For affected developers, X offers a transition to other social networks like Threads or Bluesky, a sign that the decision is structural and not temporary.

Kaito directly impacted by the rule change

Kaito finds itself on the front line. The project relies on aggregating and analyzing influential crypto account publications on X to identify trending subjects, narratives, and tokens. This positioning quickly classified it as ‘infofi,’ even though its product presents itself primarily as a monitoring and analysis tool.

In the minutes following the announcement, the Kaito token dropped by over 20%, before deepening its losses. It is now trading around $0.55, down approximately 18% for the day.

The contrast is stark compared to the euphoria that followed its airdrop in early 2025. At its peak, Kaito’s theoretical valuation briefly flirted with $2 billion, driven by enthusiasm for ‘attention x token’ models.

Infofi, a weakened narrative

The episode highlights the economic fragility of many infofi projects. Their value proposition is closely tied to existing social platforms, especially X, which still dominates most real-time crypto exchanges. A simple policy adjustment is enough to challenge an entire model.

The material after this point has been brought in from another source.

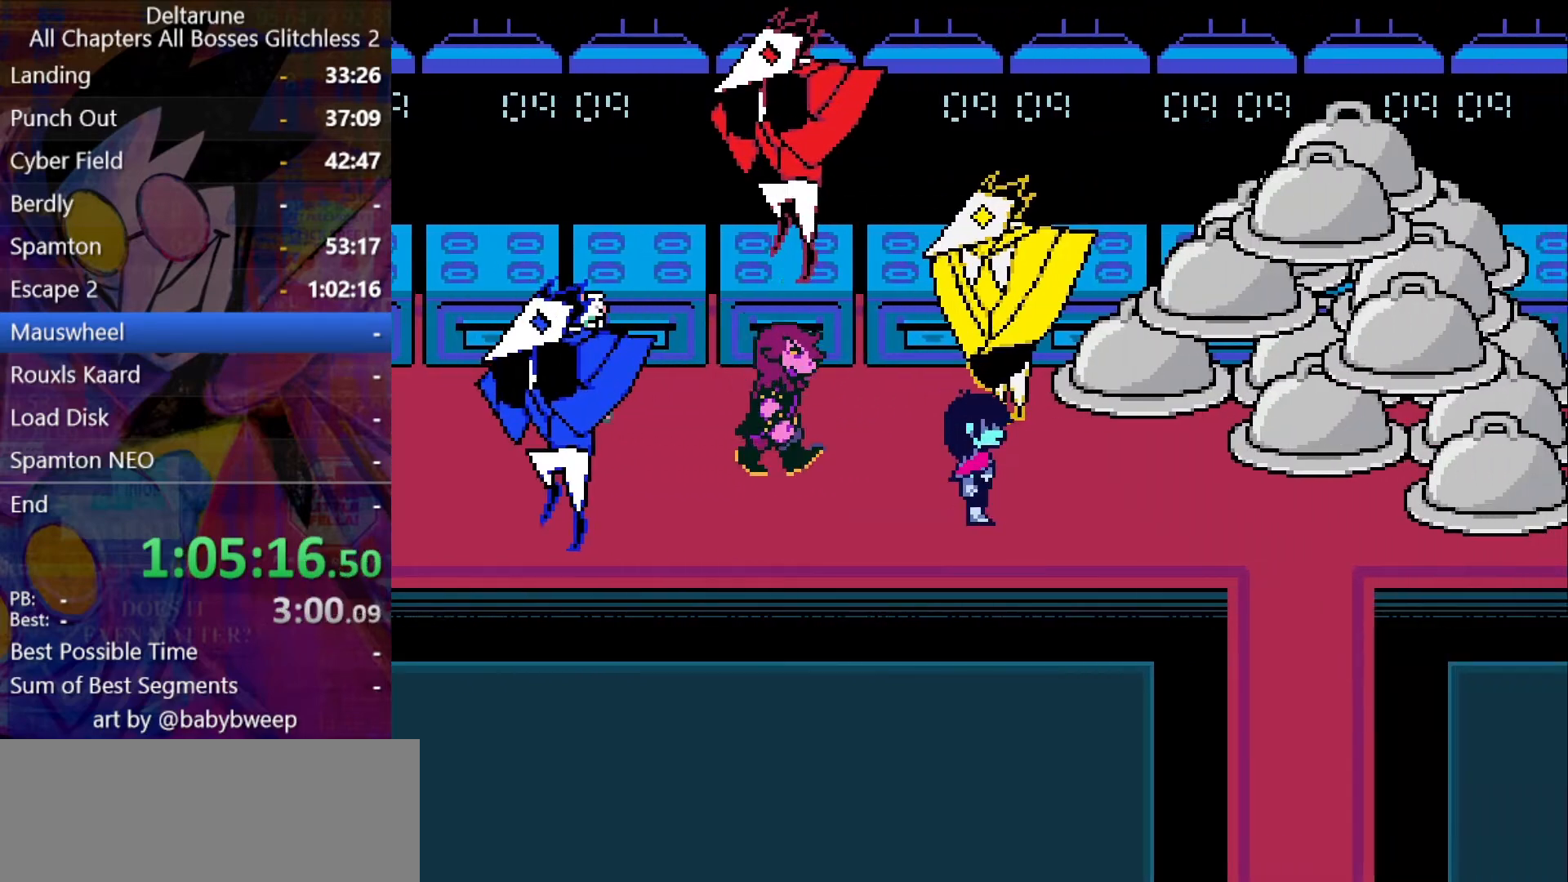
{"keys": ["right", "shift"], "events": []}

More broadly, X sends a clear message to the market: direct monetization of engagement, especially when based on tokenized incentives, is no longer welcome. This raises a fundamental question for projects trying to turn attention into a financial asset without controlling for quality or negative externalities.

A warning for the social crypto ecosystem

For investors, Kaito’s fall serves as a harsh reminder. Projects built on strong dependencies on centralized platforms remain exposed not only to financial risks but also to political and operational risks. In this case, the risk did not come from a bug or a hack, but from a unilateral rule change.

In the short term, pressure may remain high on Kaito and all infofi-related tokens. In the longer term, the ecosystem will likely need to rethink its models, either by emancipating from major platforms or by offering uses that are harder to equate with simple paid spam.

One thing is certain: the era where raw attention could be tokenized without friction is likely coming to an end.

Update: Kaito quickly responded to the announcement by unveiling the end of ‘yaps’ and a new version of its service, ‘Kaito Studio’.